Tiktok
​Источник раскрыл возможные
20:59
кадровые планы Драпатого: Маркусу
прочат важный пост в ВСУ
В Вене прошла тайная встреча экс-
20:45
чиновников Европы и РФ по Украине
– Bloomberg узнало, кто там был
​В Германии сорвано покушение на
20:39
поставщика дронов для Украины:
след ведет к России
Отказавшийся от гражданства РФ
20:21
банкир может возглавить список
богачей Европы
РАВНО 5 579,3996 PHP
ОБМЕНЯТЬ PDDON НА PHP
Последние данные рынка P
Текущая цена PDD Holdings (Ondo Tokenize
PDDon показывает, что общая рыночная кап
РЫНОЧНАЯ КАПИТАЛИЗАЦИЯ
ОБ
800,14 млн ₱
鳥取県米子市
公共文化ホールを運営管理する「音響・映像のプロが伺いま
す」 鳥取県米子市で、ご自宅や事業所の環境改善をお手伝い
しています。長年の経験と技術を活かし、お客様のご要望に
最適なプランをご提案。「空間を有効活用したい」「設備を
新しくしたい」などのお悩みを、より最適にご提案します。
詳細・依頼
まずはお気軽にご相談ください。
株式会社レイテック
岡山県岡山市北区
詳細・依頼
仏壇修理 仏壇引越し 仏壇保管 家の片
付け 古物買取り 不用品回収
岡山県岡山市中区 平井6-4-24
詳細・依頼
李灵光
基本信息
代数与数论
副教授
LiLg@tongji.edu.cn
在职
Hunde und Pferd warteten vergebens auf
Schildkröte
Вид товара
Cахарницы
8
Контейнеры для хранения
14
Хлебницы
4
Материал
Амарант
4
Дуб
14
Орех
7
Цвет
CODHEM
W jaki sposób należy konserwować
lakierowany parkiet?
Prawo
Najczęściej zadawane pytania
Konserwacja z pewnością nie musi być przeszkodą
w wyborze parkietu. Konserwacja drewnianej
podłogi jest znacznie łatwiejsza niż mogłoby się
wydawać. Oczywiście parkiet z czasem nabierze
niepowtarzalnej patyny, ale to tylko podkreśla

JOB ITEM: Each entry needs to be written out again, exactly as given.

REPLY:
Tiktok
​Источник раскрыл возможные
20:59
кадровые планы Драпатого: Маркусу
прочат важный пост в ВСУ
В Вене прошла тайная встреча экс-
20:45
чиновников Европы и РФ по Украине
– Bloomberg узнало, кто там был
​В Германии сорвано покушение на
20:39
поставщика дронов для Украины:
след ведет к России
Отказавшийся от гражданства РФ
20:21
банкир может возглавить список
богачей Европы
РАВНО 5 579,3996 PHP
ОБМЕНЯТЬ PDDON НА PHP
Последние данные рынка P
Текущая цена PDD Holdings (Ondo Tokenize
PDDon показывает, что общая рыночная кап
РЫНОЧНАЯ КАПИТАЛИЗАЦИЯ
ОБ
800,14 млн ₱
鳥取県米子市
公共文化ホールを運営管理する「音響・映像のプロが伺いま
す」 鳥取県米子市で、ご自宅や事業所の環境改善をお手伝い
しています。長年の経験と技術を活かし、お客様のご要望に
最適なプランをご提案。「空間を有効活用したい」「設備を
新しくしたい」などのお悩みを、より最適にご提案します。
詳細・依頼
まずはお気軽にご相談ください。
株式会社レイテック
岡山県岡山市北区
詳細・依頼
仏壇修理 仏壇引越し 仏壇保管 家の片
付け 古物買取り 不用品回収
岡山県岡山市中区 平井6-4-24
詳細・依頼
李灵光
基本信息
代数与数论
副教授
LiLg@tongji.edu.cn
在职
Hunde und Pferd warteten vergebens auf
Schildkröte
Вид товара
Cахарницы
8
Контейнеры для хранения
14
Хлебницы
4
Материал
Амарант
4
Дуб
14
Орех
7
Цвет
CODHEM
W jaki sposób należy konserwować
lakierowany parkiet?
Prawo
Najczęściej zadawane pytania
Konserwacja z pewnością nie musi być przeszkodą
w wyborze parkietu. Konserwacja drewnianej
podłogi jest znacznie łatwiejsza niż mogłoby się
wydawać. Oczywiście parkiet z czasem nabierze
niepowtarzalnej patyny, ale to tylko podkreśla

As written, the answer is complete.